Reputation: 2230
I want to split this text into all the different characters in the story, but you can see there are notes and other data stored in brackets and parenthesis:
var string = "Batman [Bruce Wayne; also as Two-Face]; Joker; Ra's al Ghul; Mr. Freeze; Killer Moth; Poison Ivy; Mad Hatter; Spook; Scarecrow; Captain Stingaree; Cavalier; Cluemaster; Signalman; Batman [Jerry Randall]; Tweedle Dum; Tweedle Dee; Catwoman; Riddler; Lex Luthor; Superman; Two-Face; Commissioner Jim Gordon; Arkham Asylum";
In general you can split this string like so:
string.split(';')
And you'll get pretty close, but there are cases where there is a semicolon in between the brackets or parenthesis. So "Batman" in this case get broken into two characters.
QUESTION: How can I remove the semicolons inside the brackets and parenthesis before splitting?
I tried a regex like this:
characters.replace('/(\[[^)]*);([^)]*\])/', '$1$2')
But doesn't seem to work. Any ideas?
Upvotes: 3
Views: 4534
Reputation: 7948
this pattern should do it /;(?=((?!\[).)*?\])/g
demo
to match semicolons outside brackets /;(?=(((?!\]).)*\[)|[^\[\]]*$)/g
Demo
Upvotes: 2
Reputation: 89629
You don't need to remove ;
inside square brackets before the split if you use this code:
result = string.split(/\s*;\s*(?![^[]*])/);
(I added \s*
to trim leading and trailing spaces)
Upvotes: 0
Reputation: 38888
Here you are:
/(\[.*?);(.*?\])/g
Example:
var string = "Batman [Bruce Wayne; also as Two-Face]; Joker; Ra's al Ghul; Mr. Freeze; Killer Moth; Poison Ivy; Mad Hatter; Spook; Scarecrow; Captain Stingaree; Cavalier; Cluemaster; Signalman; Batman [Jerry Randall]; Tweedle Dum; Tweedle Dee; Catwoman; Riddler; Lex Luthor; Superman; Two-Face; Commissioner Jim Gordon; Arkham Asylum";
string.replace(/(\[.*?);(.*?\])/g, '$1$2')
"Batman [Bruce Wayne also as Two-Face]; Joker; Ra's al Ghul; Mr. Freeze; Killer Moth; Poison Ivy; Mad Hatter; Spook; Scarecrow; Captain Stingaree; Cavalier; Cluemaster; Signalman; Batman [Jerry Randall]; Tweedle Dum; Tweedle Dee; Catwoman; Riddler; Lex Luthor; Superman; Two-Face; Commissioner Jim Gordon; Arkham Asylum"
Upvotes: 1
Reputation: 349
You can remove them or just protect the ones inside the brackets the same way...
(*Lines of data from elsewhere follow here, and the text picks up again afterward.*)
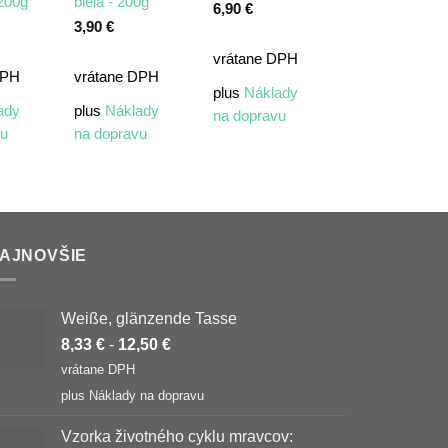
200g
biela - 200g
6,90
€
3,90
€
vrátane DPH
vrátane DPH
plus
Náklady
DPH
vrátane DPH
plus
Náklady
na dopravu
ady
plus
Náklady
na dopravu
vu
na dopravu
AJNOVŠIE
Weiße, glänzende Tasse
8,33
€
-
12,50
€
vrátane DPH
plus
Náklady na dopravu
Vzorka životného cyklu mravcov:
Replace the semi colons you want to protect with an arbitrary string that won't occur naturally:
string.replace(/([\[\(][^\[\(\]\)]+);([^\[\(\]\)]+[\]\)])/g,'$1~~$2')
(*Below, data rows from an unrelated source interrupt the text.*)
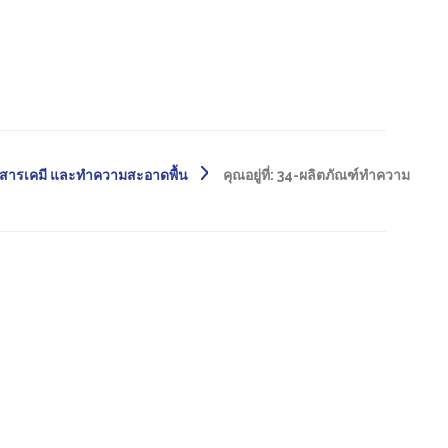
ดสารเคมี และทำความสะอาดพื้น
คุณอยู่ที่:
34-ผลิตภัณฑ์ทำความ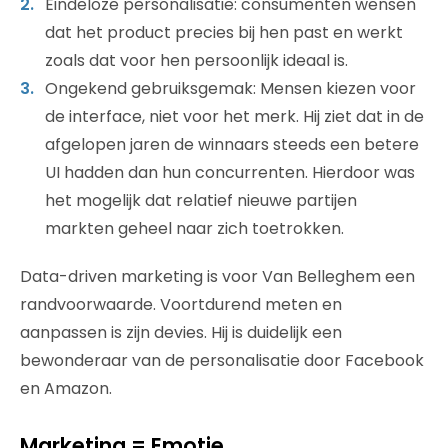
Eindeloze personalisatie: consumenten wensen
dat het product precies bij hen past en werkt
zoals dat voor hen persoonlijk ideaal is.
Ongekend gebruiksgemak: Mensen kiezen voor
de interface, niet voor het merk. Hij ziet dat in de
afgelopen jaren de winnaars steeds een betere
UI hadden dan hun concurrenten. Hierdoor was
het mogelijk dat relatief nieuwe partijen
markten geheel naar zich toetrokken.
Data-driven marketing is voor Van Belleghem een
randvoorwaarde. Voortdurend meten en
aanpassen is zijn devies. Hij is duidelijk een
bewonderaar van de personalisatie door Facebook
en Amazon.
Marketing = Emotie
Replace the remaining semi-colons with a different arbitrary string that won't occur naturally (and clean up those spaces):
.replace(/; */g,"^^")
Switch the protected strings back to semi-colons:
.replace(/~~/g,";")
Split what you have left:
.split("^^");
...that should give you your desired result.
Upvotes: 0